Second, AmeriCorps is a program with a long and distinguished history of sucking even by government standards. It effectively comes in second to the standard-issue DMV bureau, with its director in 2003 dubbing it "another cumbersome, unpredictable government bureaucracy." Yeah, yeah, they can fix all that and become squeaky clean, yadda yadda yadda, and that still doesn't address the more basic fact that it is at best superfluous to what Americans, young and old, are already doing: Which is volunteering and "giving back" to the community up the ying-yang.

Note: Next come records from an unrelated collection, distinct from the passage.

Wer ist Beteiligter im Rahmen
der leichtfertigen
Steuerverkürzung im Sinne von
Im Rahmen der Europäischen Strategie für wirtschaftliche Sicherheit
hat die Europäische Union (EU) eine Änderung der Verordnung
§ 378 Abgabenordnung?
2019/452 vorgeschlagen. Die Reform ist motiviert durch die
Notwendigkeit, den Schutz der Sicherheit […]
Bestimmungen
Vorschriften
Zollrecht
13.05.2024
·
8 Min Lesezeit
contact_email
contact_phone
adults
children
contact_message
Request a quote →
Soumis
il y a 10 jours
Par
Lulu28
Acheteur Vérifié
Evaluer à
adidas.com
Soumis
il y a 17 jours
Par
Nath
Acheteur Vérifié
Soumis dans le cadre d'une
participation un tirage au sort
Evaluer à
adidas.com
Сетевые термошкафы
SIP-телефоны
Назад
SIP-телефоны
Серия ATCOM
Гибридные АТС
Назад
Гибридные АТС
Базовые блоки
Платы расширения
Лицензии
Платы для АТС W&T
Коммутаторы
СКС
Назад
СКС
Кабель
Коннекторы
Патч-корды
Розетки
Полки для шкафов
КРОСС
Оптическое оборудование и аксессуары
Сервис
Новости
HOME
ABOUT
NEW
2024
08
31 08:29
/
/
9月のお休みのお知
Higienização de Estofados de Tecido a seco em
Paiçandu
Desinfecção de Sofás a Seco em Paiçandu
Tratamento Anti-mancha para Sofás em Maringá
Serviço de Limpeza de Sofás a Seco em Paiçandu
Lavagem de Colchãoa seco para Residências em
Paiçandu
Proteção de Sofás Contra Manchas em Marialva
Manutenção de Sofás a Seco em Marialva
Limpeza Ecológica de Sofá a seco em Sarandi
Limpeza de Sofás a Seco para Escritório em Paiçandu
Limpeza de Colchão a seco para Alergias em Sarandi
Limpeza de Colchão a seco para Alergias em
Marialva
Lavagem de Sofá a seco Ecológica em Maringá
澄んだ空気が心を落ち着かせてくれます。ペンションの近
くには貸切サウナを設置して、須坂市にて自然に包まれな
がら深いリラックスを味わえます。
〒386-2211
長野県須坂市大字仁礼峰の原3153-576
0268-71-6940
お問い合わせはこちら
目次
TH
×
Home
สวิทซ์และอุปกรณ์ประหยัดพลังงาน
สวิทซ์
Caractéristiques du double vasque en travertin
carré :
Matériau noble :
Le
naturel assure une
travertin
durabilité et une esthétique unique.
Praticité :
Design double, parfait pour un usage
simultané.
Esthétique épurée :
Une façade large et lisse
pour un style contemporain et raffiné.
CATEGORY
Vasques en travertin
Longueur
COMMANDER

And to the extent that laws such as this confuse actual contributions to increasing living standards with getting some sort of paycheck from a non-essential government agency, they do far more damage to American ideals than we normally admit. As Julian Sanchez wrote here a few years back, "AmeriCorps boosters are less interested in the good works that serve as the program's public justification than in the grand sense of national community it's meant to inspire. Without AmeriCorps, after all, young people might conclude that they're perfectly capable of giving back to their communities without either the assistance or the direction of the federal government. And wouldn't that be a tragedy."
Third, there's the Teddy question in all of this. Let's leave aside Kennedy's often-grim personal life, which is suffused not with the spirit of service or even noblesse oblige, but a truly ugly sense of entitlement and prima nocturne expanded to cover virtually every element of social interaction. His legislative accomplishments that have really helped people over the years are thin. His role in pushing and passing the Medicare Prescription Drug Benefit, a costly and unnecessary law that brazenly steals from the less-wealthy and gives to the more-wealthy in the guise of social justice, is a signal example of how "the lion" gets a pass from the press. He played a leading role in the deregulation of airline pricing and (even more important) interstate trucking, the latter of which is surely one of the greatest reasons why so much in America is now within reach of even poor people. But elsewhere, again and again, you see in his legislative machinations not an attempt to actually help the wretched of this country, but a incoherent and archly ideological commitment to failed feel-good policies such as No Child Left Behind, which traps at-risk students in public schools that no Kennedy offspring has ever been caught dead in. In this, sadly, he is not unique in the Senate, especially among those (e.g., Ted Stevens, Robert Byrd) whose tenures are similarly long-lived.
We don't need a national service bill to begin with. But we definitely don't need one named after Ted Kennedy.